« Qui a tué mon père » (Seuil), Edouard Louis  La représentation de la violence

« méli melo -Un ouvrage qui nous parle comme dans Zola qui nous raconte sa vie . Une vie qui est le fruit d’un environnement hostile et dur ,sec et rigide ou les êtres sont prisonniers de l’incertain et de leur corps meurtris. Un auteur vrai et sensible qui démontre comment, le pouvoir politique peut écraser . P B CISSOKO

l’adresse bouleversante d’un fils à son père, soumis à la violence sociale.

Ce nouveau livre d’Édouard Louis est un véritable pamphlet politique, porté par une voix littéraire qui s’installe avec évidence.

« L’histoire de ton corps accuse l’histoire politique »

Édouard Louis ne tourne pas autour du pot. Il donne les noms : « Jacques Chirac et Xavier Bertrand te détruisaient les intestins », « Nicolas Sarkozy te faisait comprendre que tu étais en trop dans le monde, un voleur, un surnuméraire, une bouche inutile », « Nicolas Sarkozy et Martin Hirsh te broyaient le dos », « Hollande, Valls et El Khomri t’ont asphyxié », « Emmanuel Macron t’enlève la nourriture de la bouche ».

Édouard Louis donne les noms de ceux qui « prononcent des phrases criminelles parce qu’ils ne savent pas ». Car qui sait l’effet d’une augmentation de 100 euros de la prime de rentrée ? « Tu étais fou de joie, tu avais crié dans le salon : « on part à la mer » et on était partis à six dans notre voiture de cinq places (…) Toute la journée avait été une fête ».

CONSIGNE A:
Recopiez sans aucune modification les lignes des entrées, en commençant par celle qui contient « Owner & Senior Architect » et en terminant par celle qui contient « - **Better maintainability** », ces deux lignes comprises.

DOCUMENTS FOURNIS:
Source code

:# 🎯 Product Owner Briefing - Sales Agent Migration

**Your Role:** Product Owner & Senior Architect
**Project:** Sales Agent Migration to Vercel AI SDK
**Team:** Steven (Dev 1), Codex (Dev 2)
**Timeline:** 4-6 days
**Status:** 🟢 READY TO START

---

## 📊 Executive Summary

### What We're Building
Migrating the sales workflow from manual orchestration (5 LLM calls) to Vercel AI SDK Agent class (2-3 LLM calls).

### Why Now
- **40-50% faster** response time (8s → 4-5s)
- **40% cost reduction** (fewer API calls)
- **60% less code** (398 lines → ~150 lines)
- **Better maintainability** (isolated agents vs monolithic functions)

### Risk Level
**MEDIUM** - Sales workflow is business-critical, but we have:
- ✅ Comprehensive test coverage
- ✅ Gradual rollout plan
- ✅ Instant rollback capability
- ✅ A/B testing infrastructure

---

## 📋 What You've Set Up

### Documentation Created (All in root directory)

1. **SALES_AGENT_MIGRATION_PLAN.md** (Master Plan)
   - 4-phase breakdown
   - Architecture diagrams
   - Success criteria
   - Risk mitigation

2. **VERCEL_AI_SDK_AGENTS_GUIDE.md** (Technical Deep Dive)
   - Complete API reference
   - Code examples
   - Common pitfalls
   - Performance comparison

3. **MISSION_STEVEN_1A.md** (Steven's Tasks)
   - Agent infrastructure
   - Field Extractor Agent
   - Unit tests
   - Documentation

CONSIGNE B:
Relevez, sans répéter aucun nom, toutes les personnalités politiques que cite la critique du livre d'Édouard Louis.

RÉSULTAT A:
**Your Role:** Product Owner & Senior Architect
**Project:** Sales Agent Migration to Vercel AI SDK
**Team:** Steven (Dev 1), Codex (Dev 2)
**Timeline:** 4-6 days
**Status:** 🟢 READY TO START

---

## 📊 Executive Summary

### What We're Building
Migrating the sales workflow from manual orchestration (5 LLM calls) to Vercel AI SDK Agent class (2-3 LLM calls).

### Why Now
- **40-50% faster** response time (8s → 4-5s)
- **40% cost reduction** (fewer API calls)
- **60% less code** (398 lines → ~150 lines)
- **Better maintainability** (isolated agents vs monolithic functions)

RÉSULTAT B:
- Jacques Chirac
- Xavier Bertrand
- Nicolas Sarkozy
- Martin Hirsh
- Hollande
- Valls
- El Khomri
- Emmanuel Macron